● **Assigned task**:
Copy out the Sun Studio compiler discussion from "< PLy_spi_execute+0x74b: e8" up to and including "is complaining here.", word for word.

● **Source text**:
Start of Block
Yes It is SS12. I add volatile keyword and problem disappears. The code
difference is following:
< PLy_spi_execute+0x742: 83 ec 0c subl $0xc,%esp
< PLy_spi_execute+0x745: ff b5 b8 f9 ff ff pushl 0xfffff9b8(%ebp)
< PLy_spi_execute+0x74b: e8 fc ff ff ff call MemoryContextSwitch
PLy_spi_execute+0x742: 8b 85 cc f9 ff ff movl
0xfffff9cc(%ebp),%eax
PLy_spi_execute+0x748: 83 ec 0c subl $0xc,%esp
PLy_spi_execute+0x74b: 50 pushl %eax
PLy_spi_execute+0x74c: e8 fc ff ff ff call MemoryContextSwitch
Good to mention that SS inline PLy_spi_execute_query inside
PLy_spi_execute(), because it is only one caller.
Zdenek
Zdenek Kotala <Zdenek.Kotala@Sun.COM> writes:
Dne 17.02.10 18:39, Peter Eisentraut napsal(a):
FWIW, this is a Sun Studio build that is complaining here.
Yes It is SS12. I add volatile keyword and problem disappears.
OK, I've applied that change in CVS. Please change codlin_moth back to
the higher optimization setting.
regards, tom lane
End of Block
● **Entries supplied**:
Start of Block
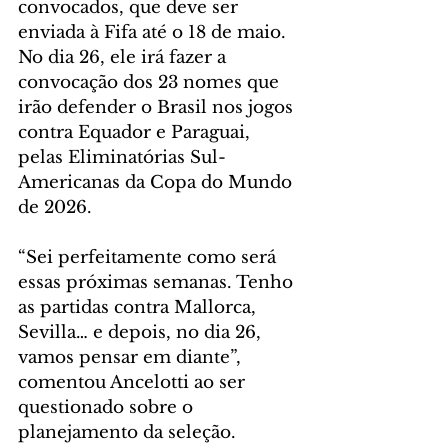
convocados, que deve ser 
enviada à Fifa até o 18 de maio. 
No dia 26, ele irá fazer a 
convocação dos 23 nomes que 
irão defender o Brasil nos jogos 
contra Equador e Paraguai, 
pelas Eliminatórias Sul-
Americanas da Copa do Mundo 
de 2026.
“Sei perfeitamente como será 
essas próximas semanas. Tenho 
as partidas contra Mallorca, 
Sevilla… e depois, no dia 26, 
vamos pensar em diante”, 
comentou Ancelotti ao ser 
questionado sobre o 
planejamento da seleção.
End of Block
● **Exercise response**:
< PLy_spi_execute+0x74b: e8 fc ff ff ff call MemoryContextSwitch
PLy_spi_execute+0x742: 8b 85 cc f9 ff ff movl
0xfffff9cc(%ebp),%eax
PLy_spi_execute+0x748: 83 ec 0c subl $0xc,%esp
PLy_spi_execute+0x74b: 50 pushl %eax
PLy_spi_execute+0x74c: e8 fc ff ff ff call MemoryContextSwitch
Good to mention that SS inline PLy_spi_execute_query inside
PLy_spi_execute(), because it is only one caller.
Zdenek
Zdenek Kotala <Zdenek.Kotala@Sun.COM> writes:
Dne 17.02.10 18:39, Peter Eisentraut napsal(a):
FWIW, this is a Sun Studio build that is complaining here.